CHALLENGE → Could you copy every line of the items below, word for word and in the same order?

──────────

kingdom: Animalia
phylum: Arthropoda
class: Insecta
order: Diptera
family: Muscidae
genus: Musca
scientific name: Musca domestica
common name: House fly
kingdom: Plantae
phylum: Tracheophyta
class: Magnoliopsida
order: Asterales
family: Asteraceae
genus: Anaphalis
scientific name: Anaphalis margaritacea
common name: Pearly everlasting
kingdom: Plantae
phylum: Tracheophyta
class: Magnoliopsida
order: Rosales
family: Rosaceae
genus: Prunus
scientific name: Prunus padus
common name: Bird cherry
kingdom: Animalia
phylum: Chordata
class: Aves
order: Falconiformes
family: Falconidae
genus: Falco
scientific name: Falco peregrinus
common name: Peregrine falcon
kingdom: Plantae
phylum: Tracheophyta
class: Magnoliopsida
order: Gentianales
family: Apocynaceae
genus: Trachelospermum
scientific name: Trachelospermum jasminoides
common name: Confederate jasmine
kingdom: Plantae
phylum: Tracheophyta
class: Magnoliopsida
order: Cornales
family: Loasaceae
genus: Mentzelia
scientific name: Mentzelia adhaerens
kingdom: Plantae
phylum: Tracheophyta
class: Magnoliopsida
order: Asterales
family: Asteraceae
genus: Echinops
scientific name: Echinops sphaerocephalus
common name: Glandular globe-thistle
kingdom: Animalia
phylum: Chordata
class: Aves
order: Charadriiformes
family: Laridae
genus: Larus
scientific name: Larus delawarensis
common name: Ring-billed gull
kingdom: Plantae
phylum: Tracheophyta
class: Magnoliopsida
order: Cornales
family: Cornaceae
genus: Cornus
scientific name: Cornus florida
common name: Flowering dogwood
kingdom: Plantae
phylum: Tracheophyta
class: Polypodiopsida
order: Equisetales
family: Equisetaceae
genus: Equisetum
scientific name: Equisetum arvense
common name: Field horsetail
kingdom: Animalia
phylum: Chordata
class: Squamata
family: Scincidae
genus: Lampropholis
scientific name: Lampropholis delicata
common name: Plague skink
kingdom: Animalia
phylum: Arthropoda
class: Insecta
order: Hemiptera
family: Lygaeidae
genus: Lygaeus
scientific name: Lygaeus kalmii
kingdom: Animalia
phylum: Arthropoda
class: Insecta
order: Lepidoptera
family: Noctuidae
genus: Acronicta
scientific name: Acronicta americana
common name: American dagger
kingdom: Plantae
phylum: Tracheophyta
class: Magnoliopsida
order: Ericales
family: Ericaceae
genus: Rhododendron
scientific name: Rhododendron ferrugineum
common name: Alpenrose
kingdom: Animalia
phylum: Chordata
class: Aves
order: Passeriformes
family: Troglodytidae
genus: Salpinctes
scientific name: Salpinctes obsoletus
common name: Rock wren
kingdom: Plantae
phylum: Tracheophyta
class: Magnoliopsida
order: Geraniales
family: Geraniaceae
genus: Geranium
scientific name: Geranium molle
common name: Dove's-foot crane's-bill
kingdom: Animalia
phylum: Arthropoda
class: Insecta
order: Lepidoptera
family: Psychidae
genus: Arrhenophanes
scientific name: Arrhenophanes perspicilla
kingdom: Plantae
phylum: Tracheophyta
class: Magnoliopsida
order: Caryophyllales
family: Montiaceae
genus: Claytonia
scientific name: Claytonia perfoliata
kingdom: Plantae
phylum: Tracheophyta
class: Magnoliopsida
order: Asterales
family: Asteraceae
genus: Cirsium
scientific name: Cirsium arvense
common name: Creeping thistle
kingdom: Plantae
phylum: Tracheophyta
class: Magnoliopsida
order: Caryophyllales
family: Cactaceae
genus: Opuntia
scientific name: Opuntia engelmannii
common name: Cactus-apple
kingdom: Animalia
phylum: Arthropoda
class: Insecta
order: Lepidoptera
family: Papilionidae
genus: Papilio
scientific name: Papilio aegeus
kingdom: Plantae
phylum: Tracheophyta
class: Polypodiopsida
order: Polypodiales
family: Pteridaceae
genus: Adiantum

──────────

RESPONSE TO THE EXERCISE →
kingdom: Animalia
phylum: Arthropoda
class: Insecta
order: Diptera
family: Muscidae
genus: Musca
scientific name: Musca domestica
common name: House fly
kingdom: Plantae
phylum: Tracheophyta
class: Magnoliopsida
order: Asterales
family: Asteraceae
genus: Anaphalis
scientific name: Anaphalis margaritacea
common name: Pearly everlasting
kingdom: Plantae
phylum: Tracheophyta
class: Magnoliopsida
order: Rosales
family: Rosaceae
genus: Prunus
scientific name: Prunus padus
common name: Bird cherry
kingdom: Animalia
phylum: Chordata
class: Aves
order: Falconiformes
family: Falconidae
genus: Falco
scientific name: Falco peregrinus
common name: Peregrine falcon
kingdom: Plantae
phylum: Tracheophyta
class: Magnoliopsida
order: Gentianales
family: Apocynaceae
genus: Trachelospermum
scientific name: Trachelospermum jasminoides
common name: Confederate jasmine
kingdom: Plantae
phylum: Tracheophyta
class: Magnoliopsida
order: Cornales
family: Loasaceae
genus: Mentzelia
scientific name: Mentzelia adhaerens
kingdom: Plantae
phylum: Tracheophyta
class: Magnoliopsida
order: Asterales
family: Asteraceae
genus: Echinops
scientific name: Echinops sphaerocephalus
common name: Glandular globe-thistle
kingdom: Animalia
phylum: Chordata
class: Aves
order: Charadriiformes
family: Laridae
genus: Larus
scientific name: Larus delawarensis
common name: Ring-billed gull
kingdom: Plantae
phylum: Tracheophyta
class: Magnoliopsida
order: Cornales
family: Cornaceae
genus: Cornus
scientific name: Cornus florida
common name: Flowering dogwood
kingdom: Plantae
phylum: Tracheophyta
class: Polypodiopsida
order: Equisetales
family: Equisetaceae
genus: Equisetum
scientific name: Equisetum arvense
common name: Field horsetail
kingdom: Animalia
phylum: Chordata
class: Squamata
family: Scincidae
genus: Lampropholis
scientific name: Lampropholis delicata
common name: Plague skink
kingdom: Animalia
phylum: Arthropoda
class: Insecta
order: Hemiptera
family: Lygaeidae
genus: Lygaeus
scientific name: Lygaeus kalmii
kingdom: Animalia
phylum: Arthropoda
class: Insecta
order: Lepidoptera
family: Noctuidae
genus: Acronicta
scientific name: Acronicta americana
common name: American dagger
kingdom: Plantae
phylum: Tracheophyta
class: Magnoliopsida
order: Ericales
family: Ericaceae
genus: Rhododendron
scientific name: Rhododendron ferrugineum
common name: Alpenrose
kingdom: Animalia
phylum: Chordata
class: Aves
order: Passeriformes
family: Troglodytidae
genus: Salpinctes
scientific name: Salpinctes obsoletus
common name: Rock wren
kingdom: Plantae
phylum: Tracheophyta
class: Magnoliopsida
order: Geraniales
family: Geraniaceae
genus: Geranium
scientific name: Geranium molle
common name: Dove's-foot crane's-bill
kingdom: Animalia
phylum: Arthropoda
class: Insecta
order: Lepidoptera
family: Psychidae
genus: Arrhenophanes
scientific name: Arrhenophanes perspicilla
kingdom: Plantae
phylum: Tracheophyta
class: Magnoliopsida
order: Caryophyllales
family: Montiaceae
genus: Claytonia
scientific name: Claytonia perfoliata
kingdom: Plantae
phylum: Tracheophyta
class: Magnoliopsida
order: Asterales
family: Asteraceae
genus: Cirsium
scientific name: Cirsium arvense
common name: Creeping thistle
kingdom: Plantae
phylum: Tracheophyta
class: Magnoliopsida
order: Caryophyllales
family: Cactaceae
genus: Opuntia
scientific name: Opuntia engelmannii
common name: Cactus-apple
kingdom: Animalia
phylum: Arthropoda
class: Insecta
order: Lepidoptera
family: Papilionidae
genus: Papilio
scientific name: Papilio aegeus
kingdom: Plantae
phylum: Tracheophyta
class: Polypodiopsida
order: Polypodiales
family: Pteridaceae
genus: Adiantum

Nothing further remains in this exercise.